Clay Shirky’s Cognitive Surplus That Isn’t There
It seems to me far from right that Clay Shirky should write a book about the internet without first having spent a few minutes surfing it. In Cognitive Surplus: Creativity and Generosity in a Connected Age, he lays out his case that as we turn off our televisions and log onto the internet, we are tapping into an enormous amount of brainpower that was being wasted watching Access Hollywood, Dancing With The Stars and Jersey Shore and using it to do all manner of useful things. His leading piece of evidence is Wikipedia, which he calculates to be the product of 100 million hours of human thought. Indeed, he says that if we tapped into the cognitive surplus of just the United States for one year, we could create 2,000 Wikipedia-scale projects.
Nothing wrong with his math. Plenty wrong with his example. First, if we were inclined to create 2,000 comparably “useful” projects per year, we would. This has not happened, nor will it. Second, let’s not simply accept that Wikipedia is an unalloyed gift to humanity. This the site that – I could choose from a more or less unlimited number of examples here – falsely published defamatory content (by its own admission) that implicated John Siegenthaler, publisher of the Tennessean and former administrative assistant in the Kennedy Administration in the assassination of both John and Robert Kennedy. It took more than four months for the error to be corrected, and Siegenthaler wound up writing an article about his ordeal and the pain it caused him in USA Today. Lest you think this is an isolated incident, look at the number of results Google provides for a search of the following terms:
+wikipedia +slander – 149,000
+wikipedia +lies -4,860,000
+wikipedia +mistakes – 1,860,00
Wikipedia doesn’t always get it wrong, but it gets it wrong a lot. Enough so that we should hesitate to crown it as the greatest collection of knowledge in human history. Even though it has tightened up its editorial standards a bit over the years, they remain far from rigorous. Reader beware.
Of course, Shirky is right that some other lovely things are happening online. People are coming together and raising money for charity and doing global sing-alongs of “Kumbaya” and so forth. But let’s be honest about what far more of them are doing. They’re going to icanhascheezburger.com. They’re looking at porn. They’re playing games. How much of our supposed cognitive surplus is spent on video games? In March 2009, bungle.com reported that the one billionth match of Halo 3 had been played. All together that’s 63 centuries of game play. And that’s just for one title. The numbers get out of hand pretty quickly when you start piling on Grand Theft Auto, Sims et al. Add in Facebook and Twitter and you are in danger of surpassing the power of most calculators.

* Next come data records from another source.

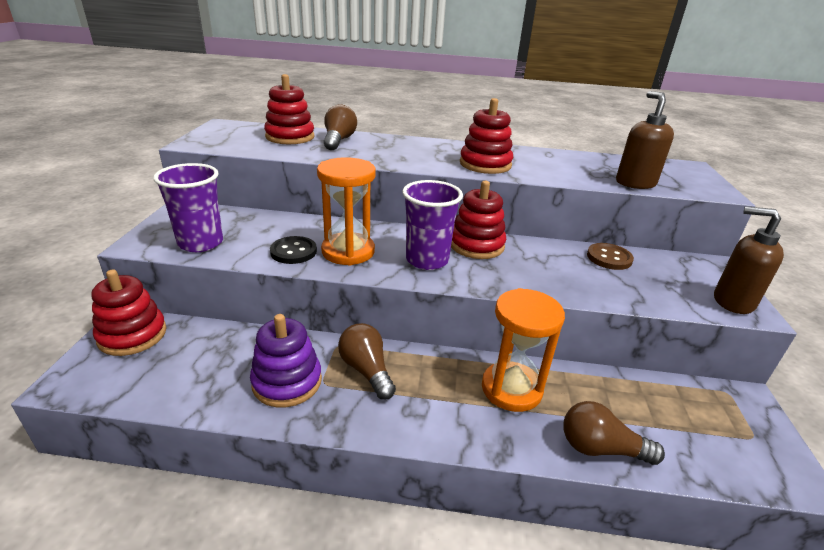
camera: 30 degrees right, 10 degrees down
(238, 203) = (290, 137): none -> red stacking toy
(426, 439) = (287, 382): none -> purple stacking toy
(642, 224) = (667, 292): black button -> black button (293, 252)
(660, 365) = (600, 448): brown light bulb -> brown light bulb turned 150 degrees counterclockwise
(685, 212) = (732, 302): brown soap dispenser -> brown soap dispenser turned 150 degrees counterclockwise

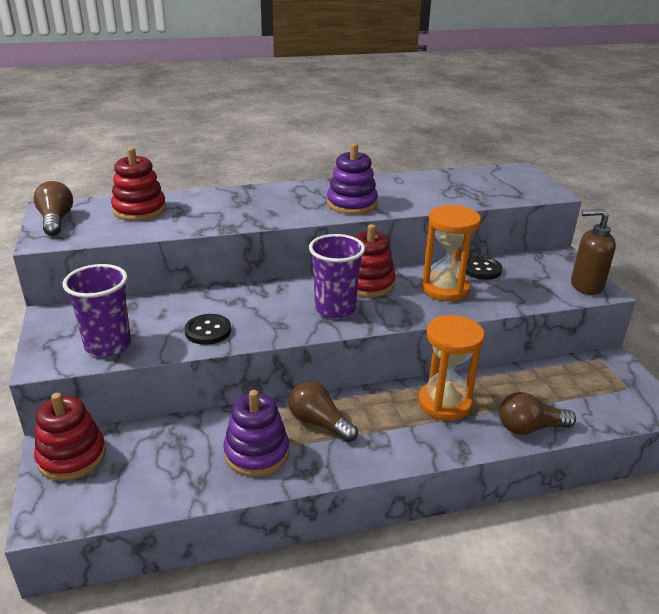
camera: 20 degrees left, 0 degrees up
(338, 140) = (193, 204): brown light bulb -> brown light bulb (56, 221)
(348, 251) = (259, 318): orange hourglass -> orange hourglass (445, 289)
(485, 164) = (352, 204): red stacking toy -> purple stacking toy
(609, 258) = (481, 269): brown button -> black button
(635, 183) = (485, 198): brown soap dispenser -> none

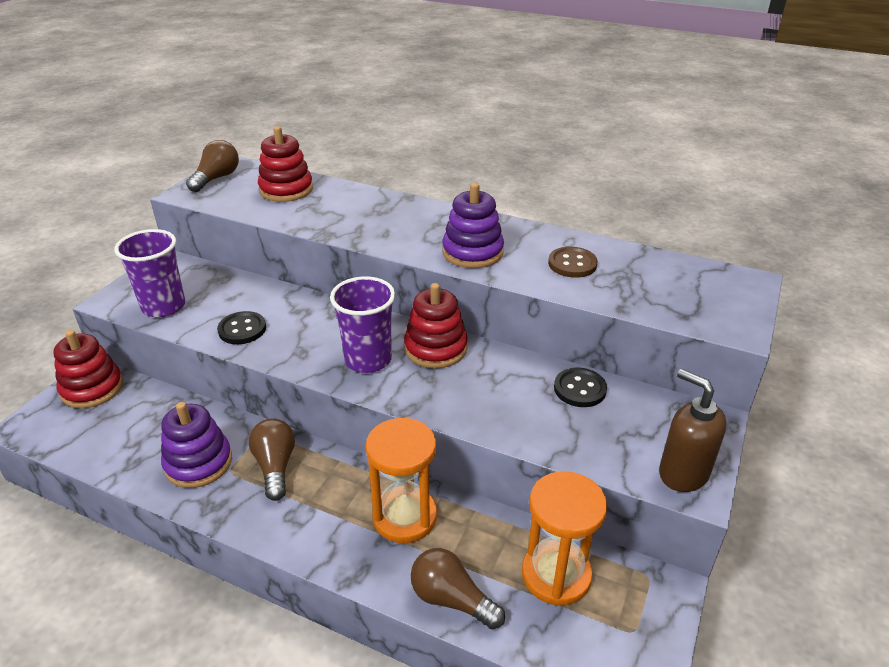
camera: 40 degrees right, 5 degrees up
(421, 191) = (572, 264): none -> brown button
(445, 289) = (504, 392): orange hourglass -> orange hourglass (556, 575)

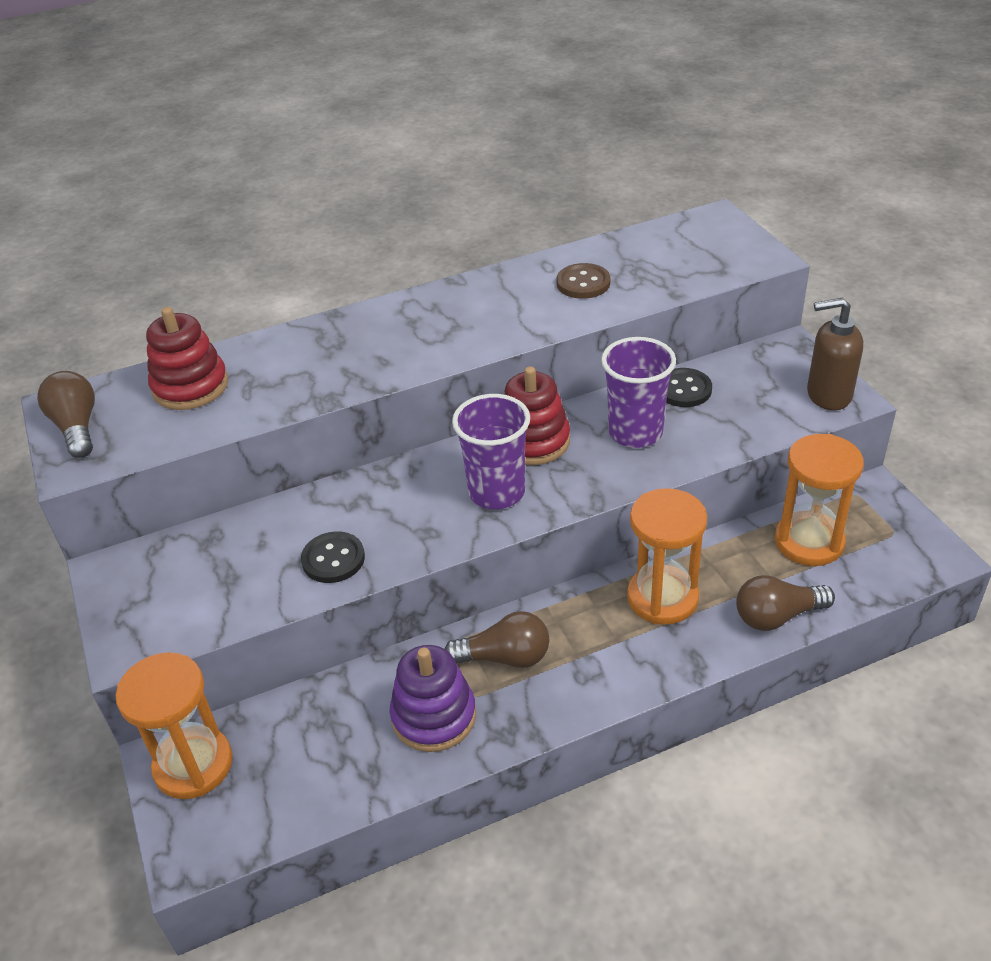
camera: 45 degrees left, 5 degrees up
(92, 388) = (193, 765): red stacking toy -> orange hourglass
(163, 306) = (204, 606): purple cup -> purple cup (635, 432)
(275, 466) = (505, 657): brown light bulb -> brown light bulb turned 150 degrees clockwise
(472, 252) = (491, 325): purple stacking toy -> none

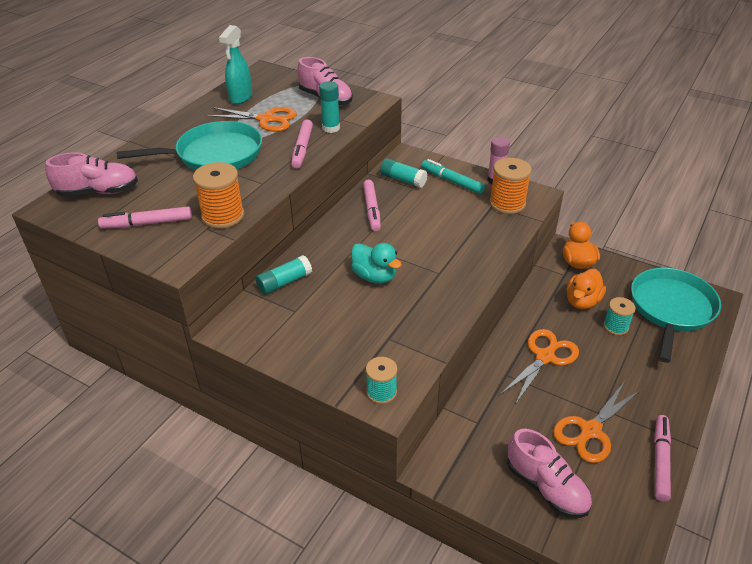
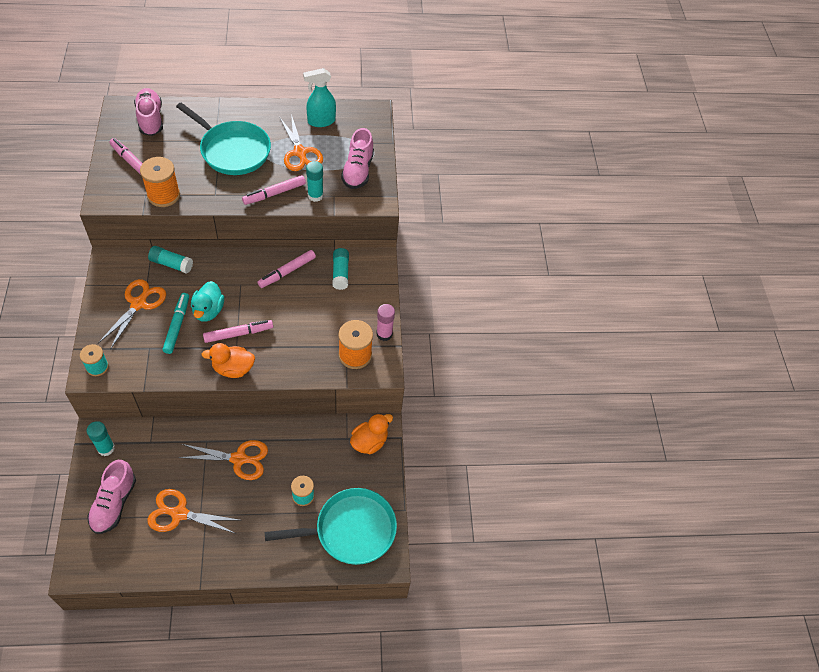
camera: 50 degrees right, 15 degrees up
(98, 192) = (150, 119): pink shoe -> pink shoe turned 150 degrees counterclockwise
(317, 326) = (139, 303): none -> orange scissors
(452, 181) = (361, 305): turquoise marker -> turquoise marker (177, 326)
(461, 467) = (106, 448): none -> turquoise glue stick
(582, 301) = (320, 462): orange duck -> orange duck (233, 369)
(660, 461) = (173, 567): pink marker -> pink marker (238, 334)

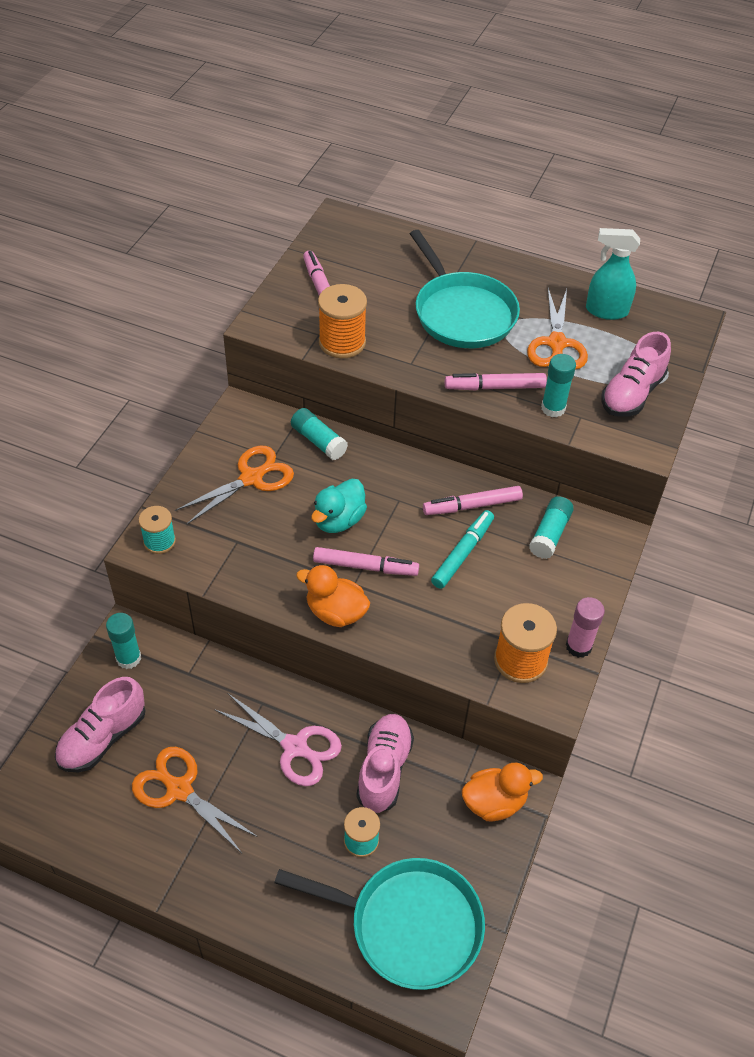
camera: 30 degrees right, 5 degrees down
(150, 119) = (371, 242): pink shoe -> pink shoe (384, 769)
(177, 326) = (287, 525): turquoise marker -> turquoise marker (462, 553)
(239, 459) = (295, 747): orange scissors -> pink scissors

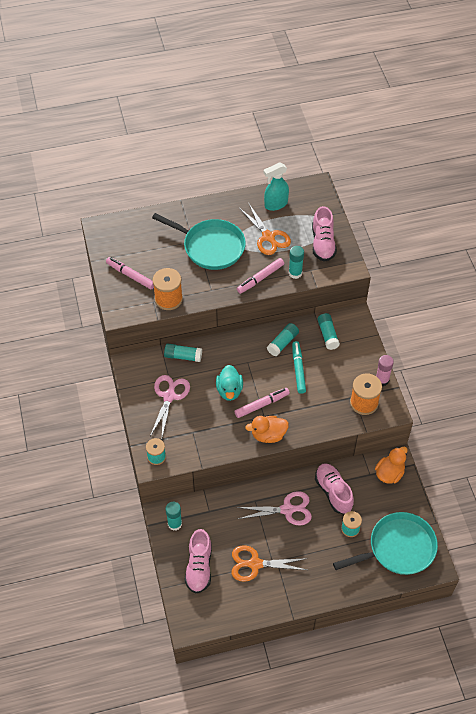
camera: 35 degrees left, 5 degrees up
(252, 478) = (169, 396): orange scissors -> pink scissors
(472, 506) = (282, 343): pink marker -> turquoise glue stick

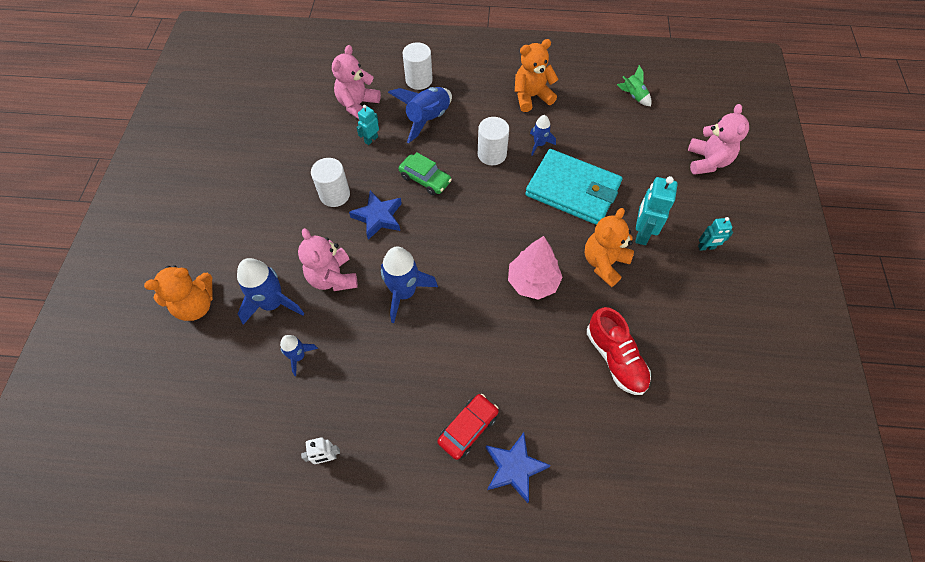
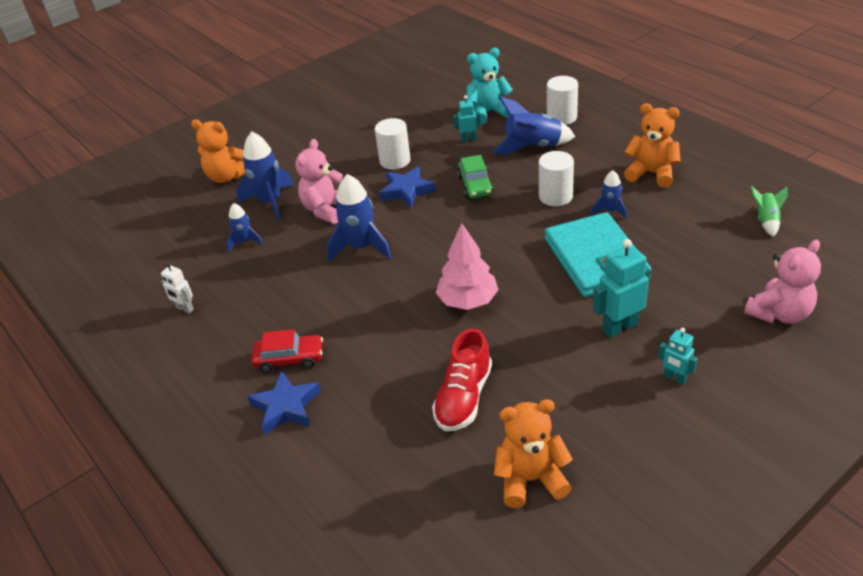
camera: 50 degrees right, 20 degrees down
(358, 105) = (488, 113): pink teddy bear -> turquoise teddy bear
(604, 263) = (550, 326): orange teddy bear -> orange teddy bear (530, 479)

Though it’s far from a perfect description, the interactive space can be divided roughly into things that save time and things that waste time. The latter predominate by far. That’s why we don’t and never will have a cognitive surplus to exploit. As we amuse ourselves to death with electronic media, our brains have been liquified. When we turn off our televisions and turn on our computers, the runoff is simply going into a different ditch.